*What needs to be done*. Word for word, restate the lines of the material below from its first line through the one containing "1984, pp. 5.". Omit the rest.

*Data extract*.
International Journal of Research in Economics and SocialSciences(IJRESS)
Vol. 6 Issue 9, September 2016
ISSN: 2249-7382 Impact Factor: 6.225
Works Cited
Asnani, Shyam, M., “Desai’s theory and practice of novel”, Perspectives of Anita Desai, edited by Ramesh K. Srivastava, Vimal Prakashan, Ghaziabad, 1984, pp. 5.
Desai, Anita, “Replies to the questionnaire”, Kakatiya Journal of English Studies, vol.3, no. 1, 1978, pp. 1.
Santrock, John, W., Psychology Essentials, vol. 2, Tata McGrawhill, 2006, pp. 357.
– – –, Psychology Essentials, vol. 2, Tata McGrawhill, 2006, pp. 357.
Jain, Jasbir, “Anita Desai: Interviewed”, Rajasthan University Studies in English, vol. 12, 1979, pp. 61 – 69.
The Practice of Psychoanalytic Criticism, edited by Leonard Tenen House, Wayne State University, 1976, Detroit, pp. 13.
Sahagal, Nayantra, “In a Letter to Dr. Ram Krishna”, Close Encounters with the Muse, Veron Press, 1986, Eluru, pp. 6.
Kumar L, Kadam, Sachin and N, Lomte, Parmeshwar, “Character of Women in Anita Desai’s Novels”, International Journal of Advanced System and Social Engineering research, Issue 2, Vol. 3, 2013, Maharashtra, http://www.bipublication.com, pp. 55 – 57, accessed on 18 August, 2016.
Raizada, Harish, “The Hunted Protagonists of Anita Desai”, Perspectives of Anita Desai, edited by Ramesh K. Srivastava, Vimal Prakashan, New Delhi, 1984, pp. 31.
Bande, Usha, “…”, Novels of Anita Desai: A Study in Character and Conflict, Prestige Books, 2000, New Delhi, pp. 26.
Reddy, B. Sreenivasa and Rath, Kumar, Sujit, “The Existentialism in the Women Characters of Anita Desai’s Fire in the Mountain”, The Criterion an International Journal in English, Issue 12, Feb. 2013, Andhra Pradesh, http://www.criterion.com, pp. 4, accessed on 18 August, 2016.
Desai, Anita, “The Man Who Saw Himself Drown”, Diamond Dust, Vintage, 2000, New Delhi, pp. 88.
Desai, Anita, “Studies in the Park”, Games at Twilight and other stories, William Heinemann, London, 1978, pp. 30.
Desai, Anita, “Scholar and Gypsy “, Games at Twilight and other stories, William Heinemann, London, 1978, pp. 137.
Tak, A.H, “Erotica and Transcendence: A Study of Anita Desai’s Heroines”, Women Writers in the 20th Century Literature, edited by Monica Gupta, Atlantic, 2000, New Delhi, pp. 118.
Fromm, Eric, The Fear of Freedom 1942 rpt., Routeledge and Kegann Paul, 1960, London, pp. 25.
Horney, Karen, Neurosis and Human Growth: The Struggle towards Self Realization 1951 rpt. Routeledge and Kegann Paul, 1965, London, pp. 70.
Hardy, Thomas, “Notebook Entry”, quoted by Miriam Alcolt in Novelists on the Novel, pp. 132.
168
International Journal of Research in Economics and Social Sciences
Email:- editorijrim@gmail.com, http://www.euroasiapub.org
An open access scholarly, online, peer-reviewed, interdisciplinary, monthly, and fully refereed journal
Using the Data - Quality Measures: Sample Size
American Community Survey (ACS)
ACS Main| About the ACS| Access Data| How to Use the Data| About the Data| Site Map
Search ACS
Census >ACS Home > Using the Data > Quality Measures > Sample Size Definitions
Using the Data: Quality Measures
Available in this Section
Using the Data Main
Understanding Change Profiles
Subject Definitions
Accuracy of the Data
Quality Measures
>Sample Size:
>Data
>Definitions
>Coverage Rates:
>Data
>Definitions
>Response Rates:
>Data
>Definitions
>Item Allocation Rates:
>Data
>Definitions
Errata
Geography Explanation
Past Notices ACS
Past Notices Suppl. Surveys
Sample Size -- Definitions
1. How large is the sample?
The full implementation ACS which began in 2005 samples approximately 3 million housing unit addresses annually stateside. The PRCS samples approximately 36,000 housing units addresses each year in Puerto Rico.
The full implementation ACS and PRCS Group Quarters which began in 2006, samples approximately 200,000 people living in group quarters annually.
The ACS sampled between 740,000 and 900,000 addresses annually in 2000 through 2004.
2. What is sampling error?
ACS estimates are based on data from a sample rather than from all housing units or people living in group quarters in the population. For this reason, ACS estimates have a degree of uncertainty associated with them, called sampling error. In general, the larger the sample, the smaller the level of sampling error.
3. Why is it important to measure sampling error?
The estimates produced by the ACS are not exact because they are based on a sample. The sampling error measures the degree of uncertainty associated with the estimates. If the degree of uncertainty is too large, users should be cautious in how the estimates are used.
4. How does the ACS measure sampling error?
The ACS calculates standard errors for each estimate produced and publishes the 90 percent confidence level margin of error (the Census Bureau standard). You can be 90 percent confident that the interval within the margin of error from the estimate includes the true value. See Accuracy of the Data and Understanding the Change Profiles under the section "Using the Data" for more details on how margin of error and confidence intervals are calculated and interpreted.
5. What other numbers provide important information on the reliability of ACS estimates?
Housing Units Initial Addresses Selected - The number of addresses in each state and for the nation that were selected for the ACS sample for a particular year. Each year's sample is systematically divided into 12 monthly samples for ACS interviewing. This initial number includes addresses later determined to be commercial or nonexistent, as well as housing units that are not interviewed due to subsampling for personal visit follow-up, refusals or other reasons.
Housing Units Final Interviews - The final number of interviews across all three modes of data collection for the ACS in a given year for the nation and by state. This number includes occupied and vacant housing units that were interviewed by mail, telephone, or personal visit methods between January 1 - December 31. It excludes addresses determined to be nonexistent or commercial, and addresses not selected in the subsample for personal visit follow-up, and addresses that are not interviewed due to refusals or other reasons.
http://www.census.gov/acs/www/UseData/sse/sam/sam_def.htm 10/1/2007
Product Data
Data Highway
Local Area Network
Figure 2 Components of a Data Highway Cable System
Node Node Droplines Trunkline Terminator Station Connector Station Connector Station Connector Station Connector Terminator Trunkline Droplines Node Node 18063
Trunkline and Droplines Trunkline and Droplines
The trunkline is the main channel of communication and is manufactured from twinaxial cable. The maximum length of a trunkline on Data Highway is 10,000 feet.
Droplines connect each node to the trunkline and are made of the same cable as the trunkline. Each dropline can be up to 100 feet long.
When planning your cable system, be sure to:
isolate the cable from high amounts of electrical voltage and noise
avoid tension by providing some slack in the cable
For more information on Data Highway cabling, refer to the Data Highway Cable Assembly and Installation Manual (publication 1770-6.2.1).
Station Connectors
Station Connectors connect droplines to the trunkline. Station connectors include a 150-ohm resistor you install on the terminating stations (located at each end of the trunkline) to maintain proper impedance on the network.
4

*Response for this exercise*.
International Journal of Research in Economics and SocialSciences(IJRESS)
Vol. 6 Issue 9, September 2016
ISSN: 2249-7382 Impact Factor: 6.225
Works Cited
Asnani, Shyam, M., “Desai’s theory and practice of novel”, Perspectives of Anita Desai, edited by Ramesh K. Srivastava, Vimal Prakashan, Ghaziabad, 1984, pp. 5.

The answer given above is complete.